Recopiez fidèlement, dans le texte sur la géoingénierie solaire, tout ce qui va de « La théorie face » jusqu'à « l'étendue des incertitudes. ».

_Section du texte_.
■ ■ ■ ■ ■ ■ ■

La géoingénierie solaire, autrefois considérée comme une idée marginale, est maintenant un sujet de discussion scientifique sérieux. L'injection d'aérosols stratosphériques (IAS), qui consiste à libérer des particules réfléchissant la lumière du soleil dans l'atmosphère, est étudiée comme moyen de compenser le réchauffement climatique. Cependant, de nouvelles recherches suggèrent que les contraintes du monde réel rendent cette approche plus risquée et incertaine que ne le montrent la plupart des modèles.
Points Clés
- L'injection d'aérosols stratosphériques (IAS) est une méthode de géoingénierie solaire pour refroidir la Terre.
- Les modèles sous-estiment la complexité et les risques de cette approche en raison de contraintes physiques et logistiques.
- La latitude, le moment de l'injection et le type de particules affectent considérablement les résultats.
- Les alternatives aux sulfates, comme les minéraux, présentent des défis de disponibilité et de dispersion.
- Une coordination centralisée est improbable face aux réalités géopolitiques.
La théorie face à la réalité
Des centaines d'études ont modélisé l'efficacité potentielle de l'IAS. Ces simulations décrivent souvent des scénarios idéalisés, où des particules parfaites de taille précise sont injectées en quantités exactes et à des emplacements spécifiques. Or, la réalité est bien plus complexe. Selon V. Faye McNeill, chimiste de l'atmosphère à la Columbia Climate School, les prévisions actuelles sous-estiment l'étendue des incertitudes.
« Même les simulations d'IAS dans les modèles climatiques, bien que sophistiquées, sont nécessairement idéalisées. Les chercheurs modélisent des particules parfaites de taille parfaite. Et dans la simulation, ils en mettent exactement la quantité qu'ils veulent, là où ils les veulent. Mais quand vous commencez à considérer où nous en sommes réellement, par rapport à cette situation idéalisée, cela révèle beaucoup d'incertitude dans ces prédictions », explique McNeill.
Le saviez-vous ?
L'éruption du Mont Pinatubo en 1991 a réduit les températures mondiales de près d'un degré Celsius pendant plusieurs années, un phénomène souvent cité comme preuve de concept pour l'IAS.
Impacts inattendus des éruptions volcaniques
L'éruption du Pinatubo, bien que refroidissant la planète, a aussi eu des conséquences indésirables. Elle a perturbé le système de mousson indien, entraînant une baisse des précipitations en Asie du Sud. De plus, elle a provoqué un réchauffement de la stratosphère et une diminution de la couche d'ozone. Ces effets secondaires rappellent que même les interventions naturelles peuvent avoir des répercussions complexes.

■ ■ ■ ■ ■ ■ ■

_Lignes enregistrées_.
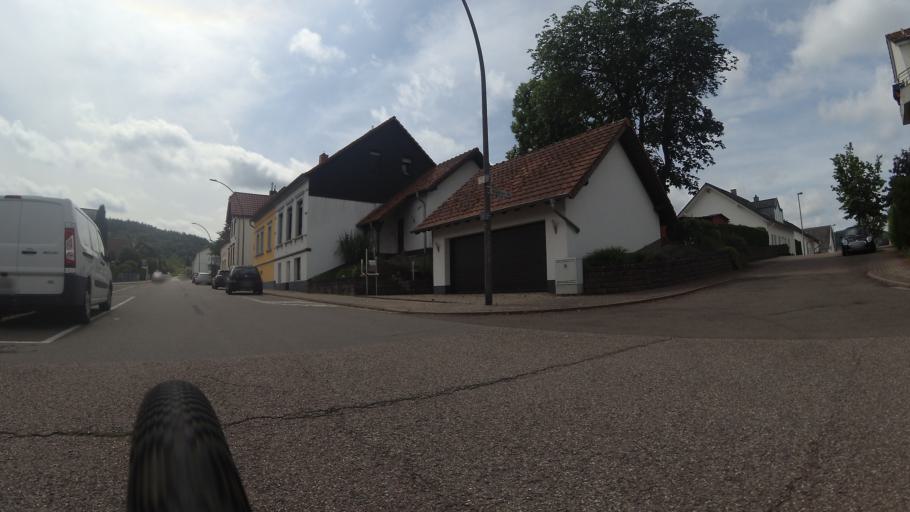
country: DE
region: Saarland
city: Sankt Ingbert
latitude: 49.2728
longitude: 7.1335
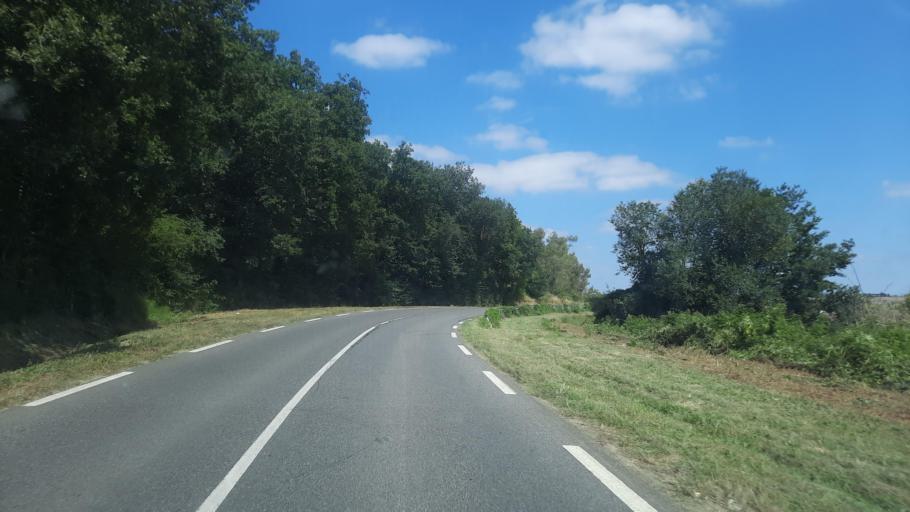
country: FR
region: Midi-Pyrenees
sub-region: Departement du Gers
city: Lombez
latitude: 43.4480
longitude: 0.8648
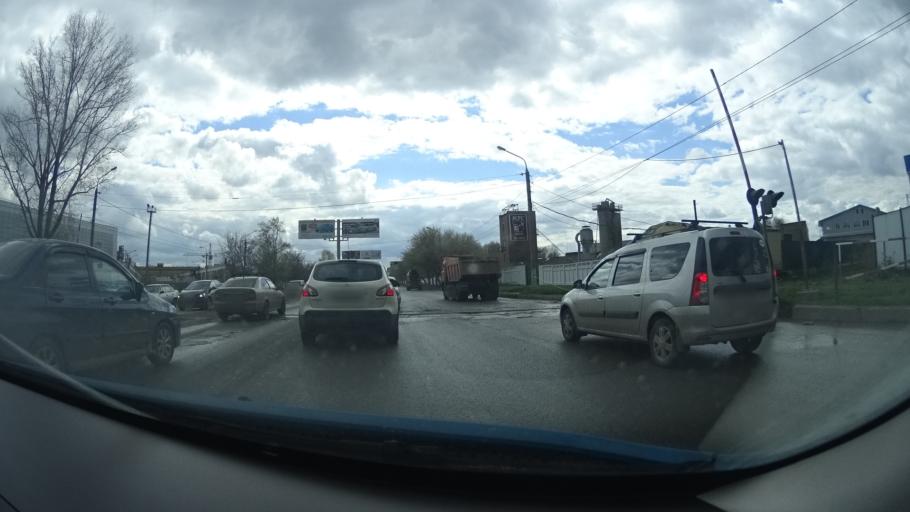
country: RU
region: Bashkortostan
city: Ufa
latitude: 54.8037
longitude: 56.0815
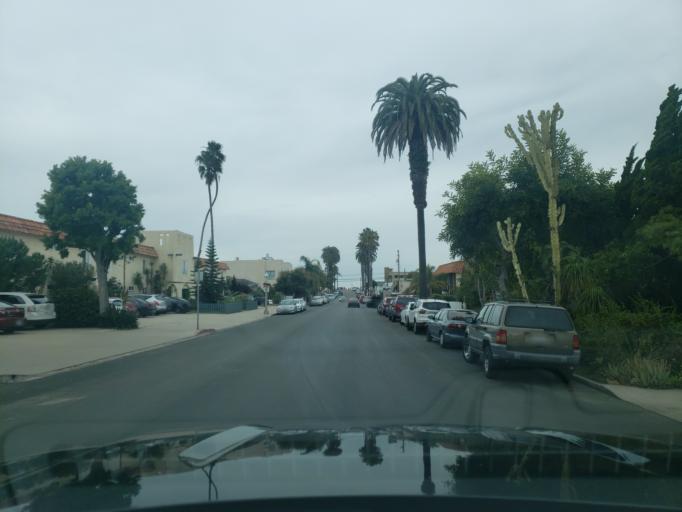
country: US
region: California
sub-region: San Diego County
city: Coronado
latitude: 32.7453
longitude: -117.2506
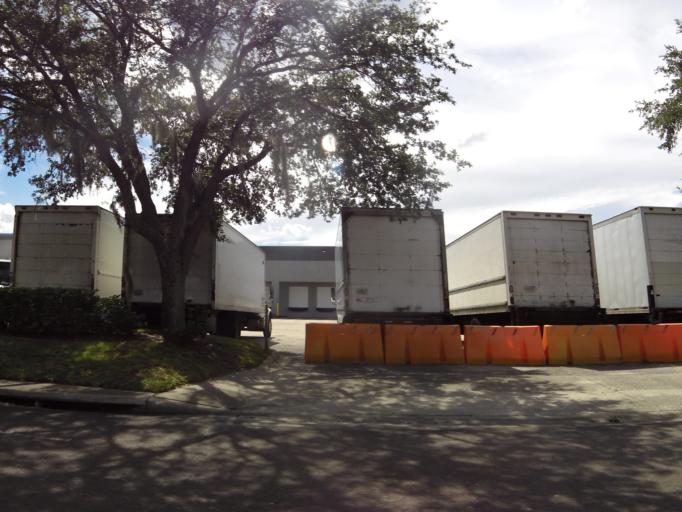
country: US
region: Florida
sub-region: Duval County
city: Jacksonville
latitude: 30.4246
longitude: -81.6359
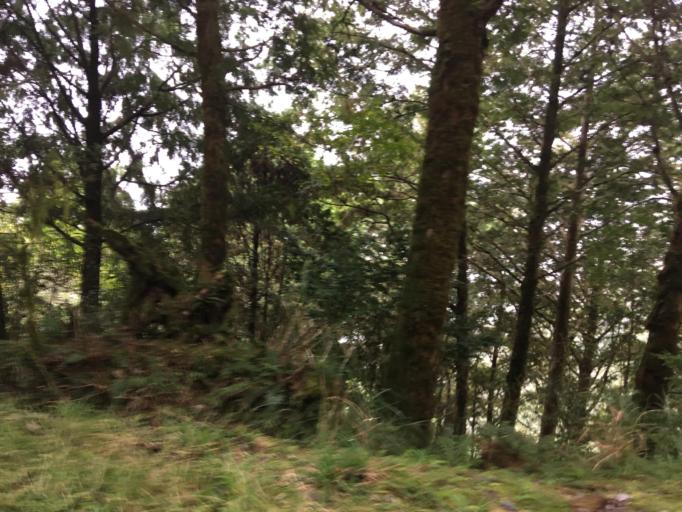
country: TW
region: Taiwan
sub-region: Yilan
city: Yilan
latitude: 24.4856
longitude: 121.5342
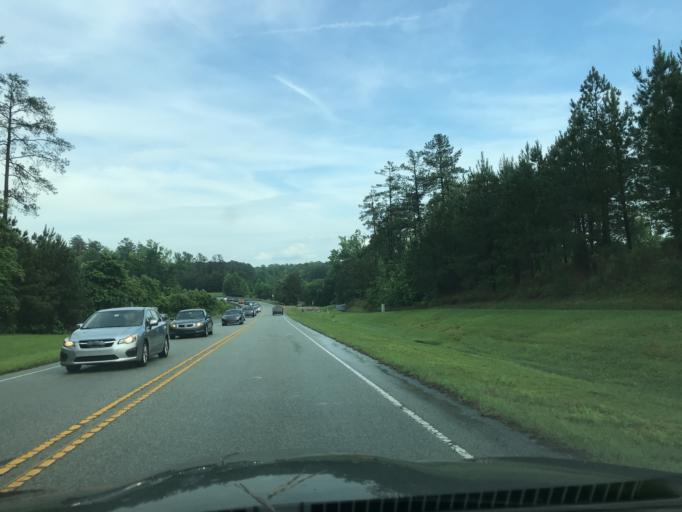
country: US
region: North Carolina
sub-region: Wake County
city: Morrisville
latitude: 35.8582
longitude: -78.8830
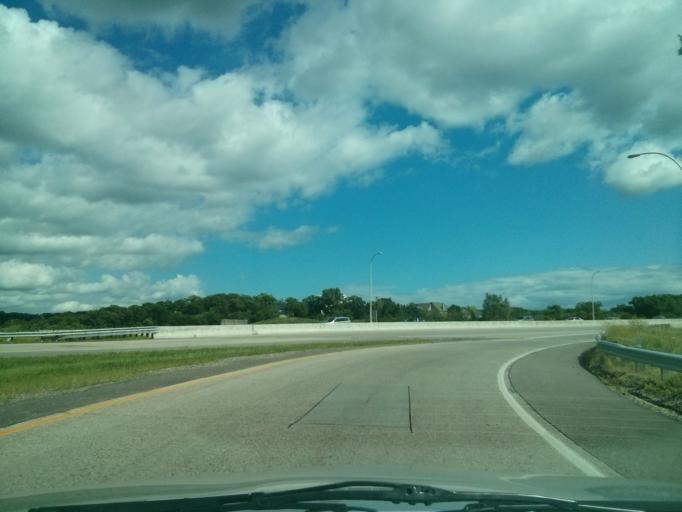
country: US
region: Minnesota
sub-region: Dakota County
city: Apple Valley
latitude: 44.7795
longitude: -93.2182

■ ■ ■ ■ ■ ■ ■

_Corrigé type_.
La théorie face à la réalité
Des centaines d'études ont modélisé l'efficacité potentielle de l'IAS. Ces simulations décrivent souvent des scénarios idéalisés, où des particules parfaites de taille précise sont injectées en quantités exactes et à des emplacements spécifiques. Or, la réalité est bien plus complexe. Selon V. Faye McNeill, chimiste de l'atmosphère à la Columbia Climate School, les prévisions actuelles sous-estiment l'étendue des incertitudes.